By default, a standby server restores WAL records from the sending server as soon as possible.
At a glance
| Property | Value |
|---|---|
| Parameter | recovery_min_apply_delay |
| Category | Replication |
| Default | zero |
| Value type | integer |
| Change scope | Per-session (SET) |
| Available in | PostgreSQL 12, 13, 14, 15, 16, 17, 18, 19 (added in 12) |
What it does
By default, a standby server restores WAL records from the sending server as soon as possible. It may be useful to have a time-delayed copy of the data, offering opportunities to correct data loss errors. This parameter allows you to delay recovery by a specified amount of time. For example, if you set this parameter to 5min, the standby will replay each transaction commit only when the system time on the standby is at least five minutes past the commit time reported by the primary. If this value is specified without units, it is taken as milliseconds. The default is zero, adding no delay.
It is possible that the replication delay between servers exceeds the value of this parameter, in which case no delay is added.

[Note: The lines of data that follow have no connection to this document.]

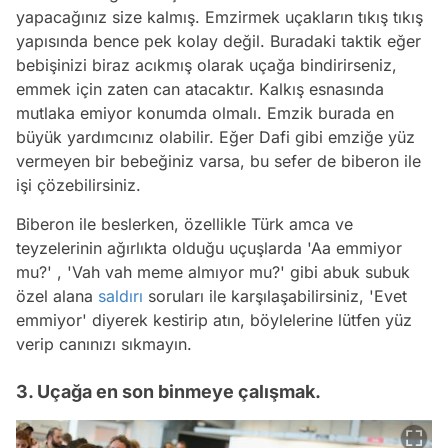
yapacağınız size kalmış. Emzirmek uçakların tıkış tıkış
yapısında bence pek kolay değil. Buradaki taktik eğer
bebişinizi biraz acıkmış olarak uçağa bindirirseniz,
emmek için zaten can atacaktır. Kalkış esnasında
mutlaka emiyor konumda olmalı. Emzik burada en
büyük yardımcınız olabilir. Eğer Dafi gibi emziğe yüz
vermeyen bir bebeğiniz varsa, bu sefer de biberon ile
işi çözebilirsiniz.
Biberon ile beslerken, özellikle Türk amca ve
teyzelerinin ağırlıkta olduğu uçuşlarda
'Aa emmiyor
mu?'
,
'Vah vah meme almıyor mu?'
gibi abuk subuk
özel alana
saldırı
soruları ile karşılaşabilirsiniz,
'Evet
emmiyor'
diyerek kestirip atın, böylelerine lütfen yüz
verip canınızı sıkmayın.
3. Uçağa en son binmeye çalışmak.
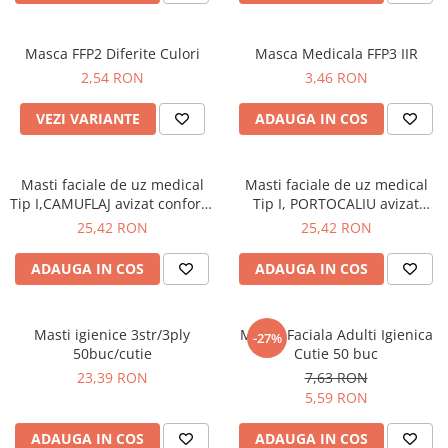
Bord | Plastice Interioare
Parfumuri | Odorizante
Masca FFP2 Diferite Culori
Masca Medicala FFP3 IIR
CEARA | SEALANT | TRATAMENTE
2,54 RON
3,46 RON
HIDROFOBE
PROTECTIE | COATING CERAMIC
VEZI VARIANTE
ADAUGA IN COS
POLISH | SLEFUIRE | BURETI
LAVETE | PROSOAPE
Masti faciale de uz medical
Masti faciale de uz medical
ACCESORII | ECHIPAMENTE |
Tip I,CAMUFLAJ avizat conform
Tip I, PORTOCALIU avizat
DIRECTIVEI 93/42CEE.
conform DIRECTIVEI 93/42CEE.
APARATURA
25,42 RON
25,42 RON
50BUC/CUTIE
50BUC/CUTIE
ADAUGA IN COS
ADAUGA IN COS
Masti igienice 3str/3ply
Masca Faciala Adulti Igienica
-27%
50buc/cutie
Cutie 50 buc
23,39 RON
7,63 RON
5,59 RON
ADAUGA IN COS
ADAUGA IN COS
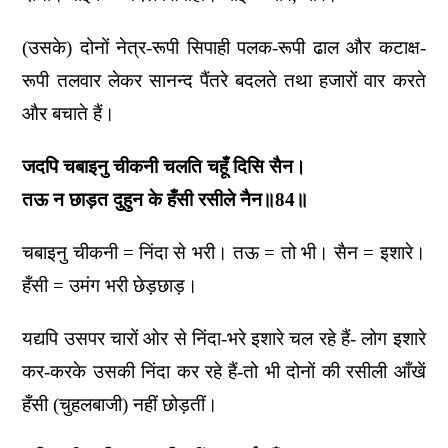
(उसके) दोनों नेत्र-रूपी सिपाही पलक-रूपी ढाल और कटाक्ष-
रूपी तलवार लेकर सानन्द पैंतरे बदलते तथा हजारों वार करते
और बचाते हैं।
जदपि चबाइनु चीकनी चलति चहूँ दिसि सैन।
तऊ न छाड़त दुहुन के हँसी रसीले नैन॥84॥
चबाइनु चीकनी = निंदा से भरी। तऊ = तो भी। सैन = इशारे।
हँसी = उमंग भरी छेड़छाड़।
यद्यपि उसपर चारों ओर से निंदा-भरे इशारे चल रहे हैं- लोग इशारे
कर-करके उसकी निंदा कर रहे हैं-तो भी दोनों की रसीली आँखें
हँसी (चुहलबाजी) नहीं छोड़तीं।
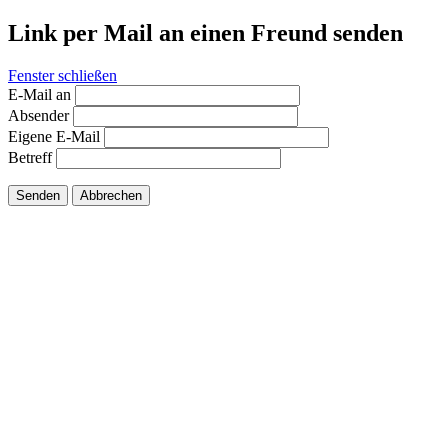
Link per Mail an einen Freund senden
Fenster schließen
E-Mail an
Absender
Eigene E-Mail
Betreff
Senden
Abbrechen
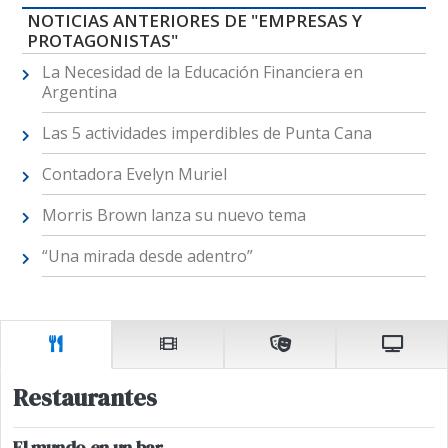
NOTICIAS ANTERIORES DE "EMPRESAS Y
PROTAGONISTAS"
La Necesidad de la Educación Financiera en
Argentina
Las 5 actividades imperdibles de Punta Cana
Contadora Evelyn Muriel
Morris Brown lanza su nuevo tema
“Una mirada desde adentro”
Restaurantes
El mundo en un bar.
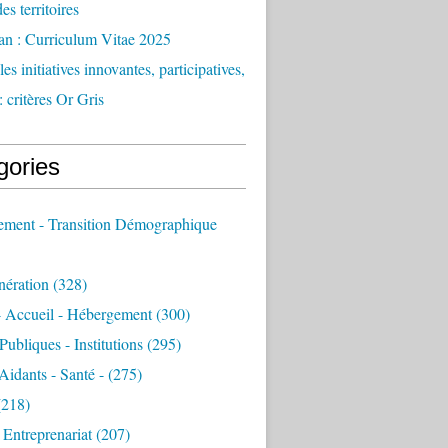
des territoires
an : Curriculum Vitae 2025
es initiatives innovantes, participatives,
: critères Or Gris
gories
sement - Transition Démographique
nération
(328)
- Accueil - Hébergement
(300)
Publiques - Institutions
(295)
 Aidants - Santé -
(275)
218)
- Entreprenariat
(207)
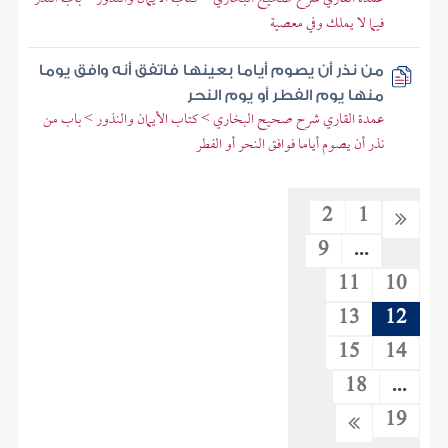
فيما لا يملك وفي معصية
من نذر أن يصوم أياما بعينها فاتفق أنه وافق يوما
منها يوم الفطر أو يوم النحر
عمدة القاري شرح صحيح البخاري > كتاب الأيمان والنذور > باب من
نذر أن يصوم أياما فوافق النحر أو الفطر
2
1
9
...
11
10
13
12
15
14
18
...
19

Note that the delay is calculated between the WAL time stamp as written on primary and the current time on the standby. Delays in transfer because of network lag or cascading replication configurations may reduce the actual wait time significantly. If the system clocks on primary and standby are not synchronized, this may lead to recovery applying records earlier than expected; but that is not a major issue because useful settings of this parameter are much larger than typical time deviations between servers.

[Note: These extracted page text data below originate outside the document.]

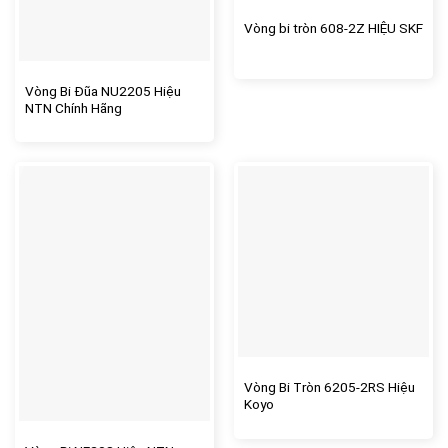
Vòng bi tròn 608-2Z HIỆU SKF
Vòng Bi Đũa NU2205 Hiệu
NTN Chính Hãng
Vòng Bi Tròn 6205-2RS Hiệu
Koyo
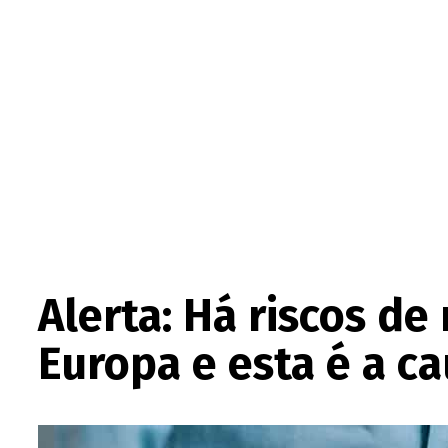
Alerta: Há riscos de
Europa e esta é a c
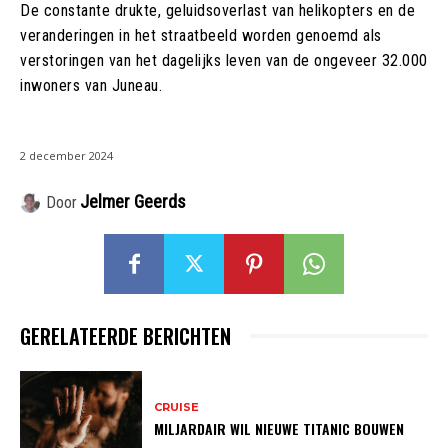
De constante drukte, geluidsoverlast van helikopters en de
veranderingen in het straatbeeld worden genoemd als
verstoringen van het dagelijks leven van de ongeveer 32.000
inwoners van Juneau.
2 december 2024
Jelmer Geerds
Door
GERELATEERDE BERICHTEN
CRUISE
MILJARDAIR WIL NIEUWE TITANIC BOUWEN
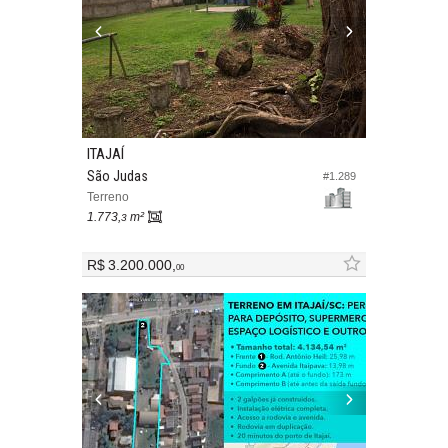
ITAJAÍ
São Judas
#1.289
Terreno
1.773,
m²
3
R$ 3.200.000,
00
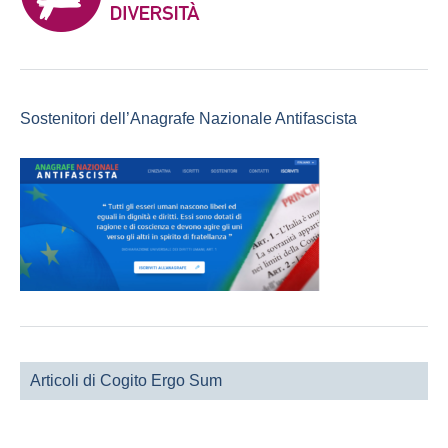
Sostenitori dell’Anagrafe Nazionale Antifascista
Articoli di Cogito Ergo Sum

(Description quoted from the official PostgreSQL documentation.)
How to apply a change
Can be set per session with SET, per role/database with ALTER ROLE/DATABASE ... SET, or globally in postgresql.conf.
Inspect the current value and source with SHOW recovery_min_apply_delay; or SELECT name, setting, unit, context, source FROM pg_settings WHERE name = 'recovery_min_apply_delay';.
Tuning guidance
Set it to keep a standby deliberately behind (e.g. 1h) as a human-error safety net for PITR-style recovery; it increases failover lag by exactly this delay, so it is a DR tool, not an HA one.